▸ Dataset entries

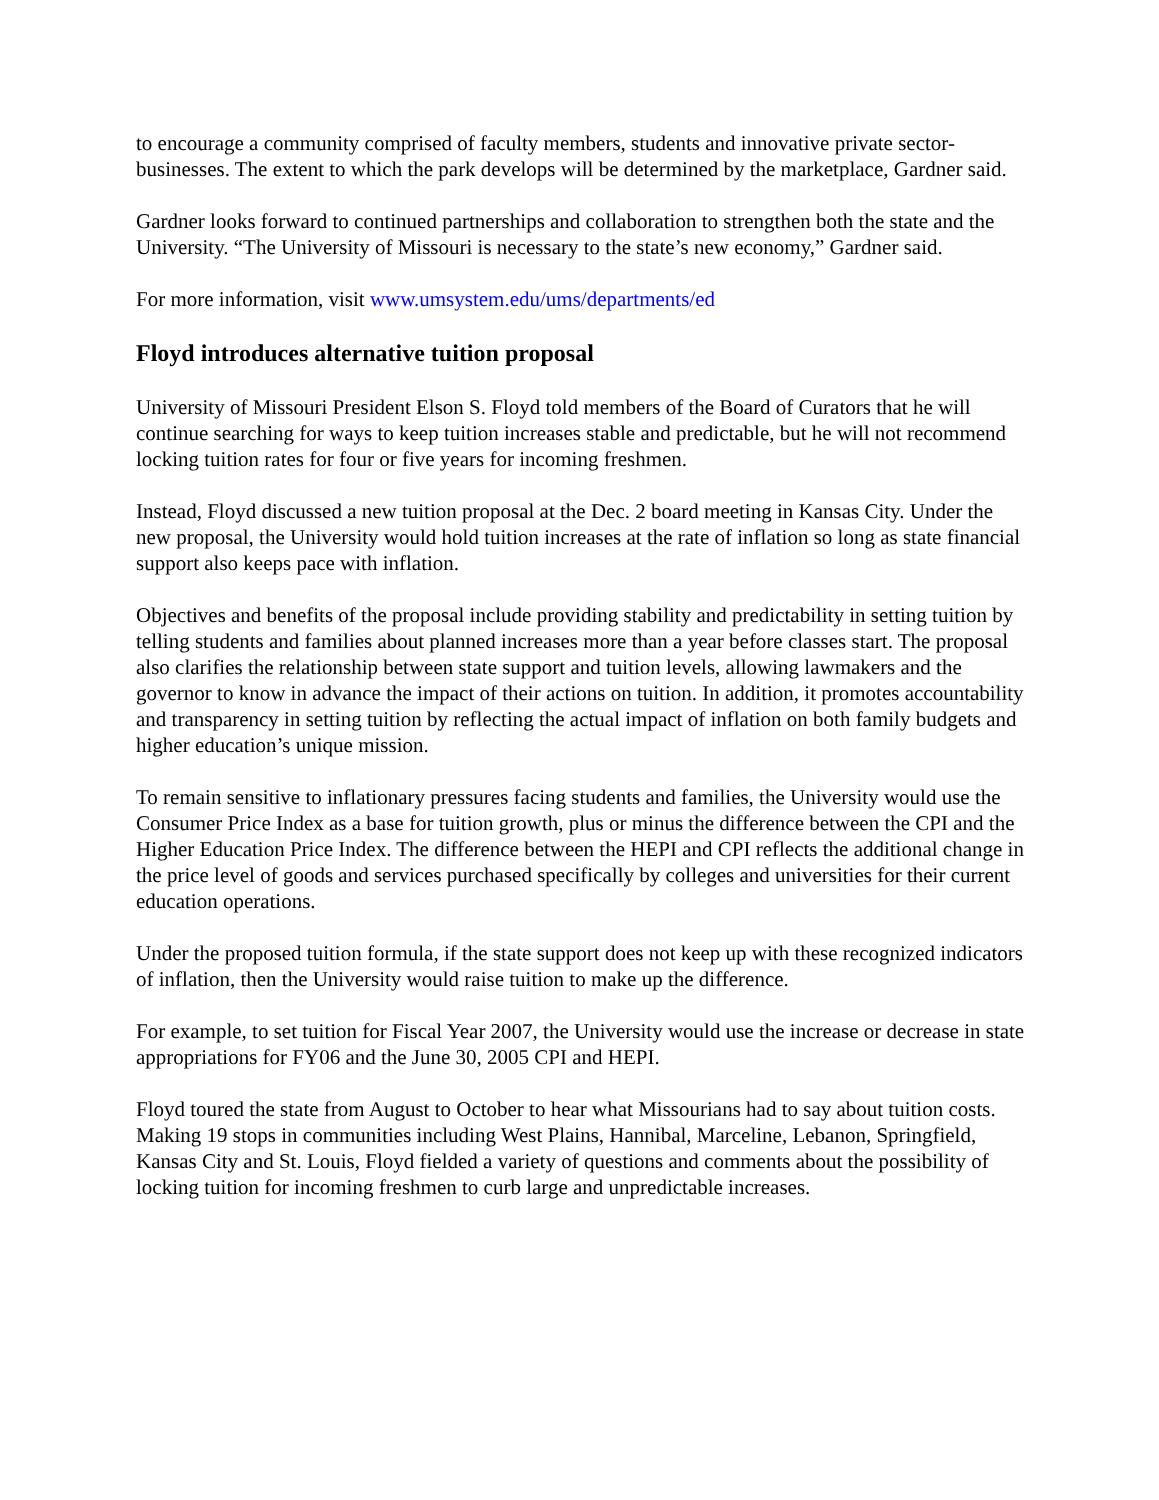to encourage a community comprised of faculty members, students and innovative private sector-businesses. The extent to which the park develops will be determined by the marketplace, Gardner said.
Gardner looks forward to continued partnerships and collaboration to strengthen both the state and the University. “The University of Missouri is necessary to the state’s new economy,” Gardner said.
For more information, visit www.umsystem.edu/ums/departments/ed
Floyd introduces alternative tuition proposal
University of Missouri President Elson S. Floyd told members of the Board of Curators that he will continue searching for ways to keep tuition increases stable and predictable, but he will not recommend locking tuition rates for four or five years for incoming freshmen.
Instead, Floyd discussed a new tuition proposal at the Dec. 2 board meeting in Kansas City. Under the new proposal, the University would hold tuition increases at the rate of inflation so long as state financial support also keeps pace with inflation.
Objectives and benefits of the proposal include providing stability and predictability in setting tuition by telling students and families about planned increases more than a year before classes start. The proposal also clarifies the relationship between state support and tuition levels, allowing lawmakers and the governor to know in advance the impact of their actions on tuition. In addition, it promotes accountability and transparency in setting tuition by reflecting the actual impact of inflation on both family budgets and higher education’s unique mission.
To remain sensitive to inflationary pressures facing students and families, the University would use the Consumer Price Index as a base for tuition growth, plus or minus the difference between the CPI and the Higher Education Price Index. The difference between the HEPI and CPI reflects the additional change in the price level of goods and services purchased specifically by colleges and universities for their current education operations.
Under the proposed tuition formula, if the state support does not keep up with these recognized indicators of inflation, then the University would raise tuition to make up the difference.
For example, to set tuition for Fiscal Year 2007, the University would use the increase or decrease in state appropriations for FY06 and the June 30, 2005 CPI and HEPI.
Floyd toured the state from August to October to hear what Missourians had to say about tuition costs. Making 19 stops in communities including West Plains, Hannibal, Marceline, Lebanon, Springfield, Kansas City and St. Louis, Floyd fielded a variety of questions and comments about the possibility of locking tuition for incoming freshmen to curb large and unpredictable increases.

▸ Problem to work on
Copy the lines above exactly. Start with the line containing "Objectives and benefits", end with the line containing "To remain sensitive", and include both.

▸ Written response
Objectives and benefits of the proposal include providing stability and predictability in setting tuition by telling students and families about planned increases more than a year before classes start. The proposal also clarifies the relationship between state support and tuition levels, allowing lawmakers and the governor to know in advance the impact of their actions on tuition. In addition, it promotes accountability and transparency in setting tuition by reflecting the actual impact of inflation on both family budgets and higher education’s unique mission.
To remain sensitive to inflationary pressures facing students and families, the University would use the Consumer Price Index as a base for tuition growth, plus or minus the difference between the CPI and the Higher Education Price Index. The difference between the HEPI and CPI reflects the additional change in the price level of goods and services purchased specifically by colleges and universities for their current education operations.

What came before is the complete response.